En réalité, ce questionnement met en évidence le « flou juridique » existant encore à l’heure actuelle. En 2023, Frédéric Srour, élu au conseil de l’ordre des masseurs kinésithérapeutes et chargé de la déontologie, résumait parfaitement la situation :  « Un kiné qui fait de l’édition, du contenu vidéo pour un tiers, ce n’est plus un kiné, administrativement parlant, c’est une entreprise. » C’est d’ailleurs comme ça que Major Mouvement a le droit de faire ce qu’il fait. »   Ce sont donc bien deux activités qui doivent être distinguées, l’une ne pouvant être liée directement à l’autre.

 

Cela pose de nombreuses questions d’interprétation, d’autant plus que certains influenceurs peuvent s’autoproclamer expert ou spécialiste sans pour autant pouvoir le justifier. Dans sa thèse de fin d’études, Lucas Victor-Pujebet souligne la nécessité de réglementer cette activité d’influenceur kiné, tant pour protéger la profession contre les dérives pouvant en découler que pour protéger les patientes et les patients. Il relate ainsi qu’« une personnalité Instagram se revendiquant spécialiste du dos et coach physique prétendait que masser la voûte plantaire deux minutes par jour avec une balle de massage permettait d’éradiquer une sciatique ». De quoi faire sourire les kinés libéraux, mais aussi et surtout de quoi tromper les patients !

 

On comprend que les kinés soient donc de plus en plus nombreux à endosser cette étiquette d’influenceurs.
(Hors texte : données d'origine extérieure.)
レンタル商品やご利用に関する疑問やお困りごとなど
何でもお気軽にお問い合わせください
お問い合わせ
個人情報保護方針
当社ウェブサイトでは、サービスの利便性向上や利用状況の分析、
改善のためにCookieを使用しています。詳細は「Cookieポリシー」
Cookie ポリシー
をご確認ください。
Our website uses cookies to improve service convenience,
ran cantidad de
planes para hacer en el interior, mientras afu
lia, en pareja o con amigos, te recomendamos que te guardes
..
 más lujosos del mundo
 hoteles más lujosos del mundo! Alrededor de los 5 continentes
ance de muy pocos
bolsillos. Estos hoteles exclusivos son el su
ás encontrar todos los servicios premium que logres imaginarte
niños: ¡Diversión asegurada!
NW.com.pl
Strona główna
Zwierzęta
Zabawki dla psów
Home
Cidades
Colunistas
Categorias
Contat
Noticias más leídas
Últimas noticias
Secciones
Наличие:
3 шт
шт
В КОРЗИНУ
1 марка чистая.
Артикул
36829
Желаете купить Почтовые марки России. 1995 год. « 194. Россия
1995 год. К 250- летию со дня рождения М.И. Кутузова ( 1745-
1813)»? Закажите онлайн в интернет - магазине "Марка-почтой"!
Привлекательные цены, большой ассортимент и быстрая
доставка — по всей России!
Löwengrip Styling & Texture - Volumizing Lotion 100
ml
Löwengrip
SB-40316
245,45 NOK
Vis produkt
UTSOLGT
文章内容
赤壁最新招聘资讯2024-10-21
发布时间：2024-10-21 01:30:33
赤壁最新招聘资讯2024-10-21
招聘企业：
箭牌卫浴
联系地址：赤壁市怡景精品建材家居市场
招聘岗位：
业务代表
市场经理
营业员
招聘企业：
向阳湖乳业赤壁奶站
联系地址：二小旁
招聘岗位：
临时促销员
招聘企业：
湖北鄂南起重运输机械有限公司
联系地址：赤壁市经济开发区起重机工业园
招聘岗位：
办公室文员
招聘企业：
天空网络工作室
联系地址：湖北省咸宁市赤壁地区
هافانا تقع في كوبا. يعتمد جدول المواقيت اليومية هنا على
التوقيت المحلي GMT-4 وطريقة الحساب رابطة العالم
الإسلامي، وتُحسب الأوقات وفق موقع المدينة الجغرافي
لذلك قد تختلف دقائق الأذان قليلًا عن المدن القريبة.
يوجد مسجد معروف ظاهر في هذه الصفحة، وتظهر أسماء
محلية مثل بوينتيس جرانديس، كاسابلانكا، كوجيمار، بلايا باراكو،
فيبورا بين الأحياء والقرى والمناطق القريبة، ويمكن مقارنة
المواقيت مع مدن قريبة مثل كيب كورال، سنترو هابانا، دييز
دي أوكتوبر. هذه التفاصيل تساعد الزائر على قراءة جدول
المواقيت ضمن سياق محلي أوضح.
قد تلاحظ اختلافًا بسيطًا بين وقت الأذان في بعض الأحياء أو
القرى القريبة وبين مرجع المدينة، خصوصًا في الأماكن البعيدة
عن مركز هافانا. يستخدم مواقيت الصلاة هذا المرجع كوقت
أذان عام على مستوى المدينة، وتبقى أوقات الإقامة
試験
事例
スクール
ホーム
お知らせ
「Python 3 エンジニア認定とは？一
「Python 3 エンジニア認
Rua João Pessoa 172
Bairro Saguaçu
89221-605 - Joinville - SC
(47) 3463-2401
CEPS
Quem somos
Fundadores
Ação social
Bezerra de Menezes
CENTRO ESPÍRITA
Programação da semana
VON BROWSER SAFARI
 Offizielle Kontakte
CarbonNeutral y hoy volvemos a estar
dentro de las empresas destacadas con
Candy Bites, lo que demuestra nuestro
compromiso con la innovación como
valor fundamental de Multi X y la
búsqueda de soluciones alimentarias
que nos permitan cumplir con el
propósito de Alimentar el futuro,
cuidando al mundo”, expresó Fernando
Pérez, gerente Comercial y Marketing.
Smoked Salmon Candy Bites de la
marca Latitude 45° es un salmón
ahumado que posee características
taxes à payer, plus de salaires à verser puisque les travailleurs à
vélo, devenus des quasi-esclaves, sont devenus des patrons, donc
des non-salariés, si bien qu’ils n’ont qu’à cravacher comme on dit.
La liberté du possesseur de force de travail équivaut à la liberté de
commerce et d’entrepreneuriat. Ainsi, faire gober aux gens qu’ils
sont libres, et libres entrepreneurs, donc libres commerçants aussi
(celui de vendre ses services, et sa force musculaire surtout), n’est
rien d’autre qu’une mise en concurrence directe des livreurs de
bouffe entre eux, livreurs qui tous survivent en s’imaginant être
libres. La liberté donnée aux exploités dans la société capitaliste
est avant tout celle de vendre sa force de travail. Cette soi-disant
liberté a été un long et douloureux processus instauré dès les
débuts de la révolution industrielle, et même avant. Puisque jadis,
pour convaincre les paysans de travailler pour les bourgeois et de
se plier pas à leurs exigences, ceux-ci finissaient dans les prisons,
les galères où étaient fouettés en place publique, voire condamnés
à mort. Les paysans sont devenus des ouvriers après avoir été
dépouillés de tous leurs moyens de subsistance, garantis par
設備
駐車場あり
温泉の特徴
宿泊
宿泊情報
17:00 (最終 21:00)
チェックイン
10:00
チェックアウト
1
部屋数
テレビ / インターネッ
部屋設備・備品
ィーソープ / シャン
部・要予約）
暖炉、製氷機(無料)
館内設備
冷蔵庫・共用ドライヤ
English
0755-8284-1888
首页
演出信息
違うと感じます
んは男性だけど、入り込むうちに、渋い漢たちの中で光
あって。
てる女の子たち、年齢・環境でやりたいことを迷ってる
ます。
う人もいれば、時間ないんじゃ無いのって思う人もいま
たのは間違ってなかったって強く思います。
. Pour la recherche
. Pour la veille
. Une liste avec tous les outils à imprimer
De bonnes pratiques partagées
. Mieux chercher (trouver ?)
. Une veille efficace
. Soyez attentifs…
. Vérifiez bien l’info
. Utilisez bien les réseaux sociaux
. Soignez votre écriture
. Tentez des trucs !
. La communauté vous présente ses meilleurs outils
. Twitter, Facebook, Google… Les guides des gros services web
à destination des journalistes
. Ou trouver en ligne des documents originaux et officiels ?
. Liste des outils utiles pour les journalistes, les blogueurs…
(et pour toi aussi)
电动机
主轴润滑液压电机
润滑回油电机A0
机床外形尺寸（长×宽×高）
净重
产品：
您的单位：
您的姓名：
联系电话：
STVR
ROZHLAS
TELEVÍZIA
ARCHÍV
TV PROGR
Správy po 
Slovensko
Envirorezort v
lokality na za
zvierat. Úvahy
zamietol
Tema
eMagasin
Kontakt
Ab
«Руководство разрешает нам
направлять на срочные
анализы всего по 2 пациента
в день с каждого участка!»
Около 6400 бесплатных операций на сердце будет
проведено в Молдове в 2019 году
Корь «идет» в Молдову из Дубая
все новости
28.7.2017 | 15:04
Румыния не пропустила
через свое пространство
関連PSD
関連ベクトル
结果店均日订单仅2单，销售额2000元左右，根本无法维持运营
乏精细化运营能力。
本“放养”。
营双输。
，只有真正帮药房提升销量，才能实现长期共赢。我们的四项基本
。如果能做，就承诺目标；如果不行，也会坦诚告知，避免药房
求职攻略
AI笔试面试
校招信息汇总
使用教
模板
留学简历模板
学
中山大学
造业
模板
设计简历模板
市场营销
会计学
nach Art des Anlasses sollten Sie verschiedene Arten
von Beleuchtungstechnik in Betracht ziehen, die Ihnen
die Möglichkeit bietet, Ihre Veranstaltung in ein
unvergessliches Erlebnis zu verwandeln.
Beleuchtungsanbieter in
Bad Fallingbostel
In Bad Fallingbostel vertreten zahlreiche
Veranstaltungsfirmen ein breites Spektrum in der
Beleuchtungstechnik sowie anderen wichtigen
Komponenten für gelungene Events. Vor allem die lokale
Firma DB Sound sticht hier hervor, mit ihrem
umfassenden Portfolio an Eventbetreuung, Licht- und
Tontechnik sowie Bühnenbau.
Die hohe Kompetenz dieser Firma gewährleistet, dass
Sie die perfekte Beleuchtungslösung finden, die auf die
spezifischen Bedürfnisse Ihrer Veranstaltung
Apporter une information fiable et de qualité au plus grand nombre motive ces professionnels de santé, qui doivent cependant concilier leurs aspirations avec les textes en vigueur, dont le code de déontologie. Cela nécessitera aux pouvoirs publics de légiférer afin de réglementer une profession appelée à se répandre encore plus massivement : les influenceurs kinés.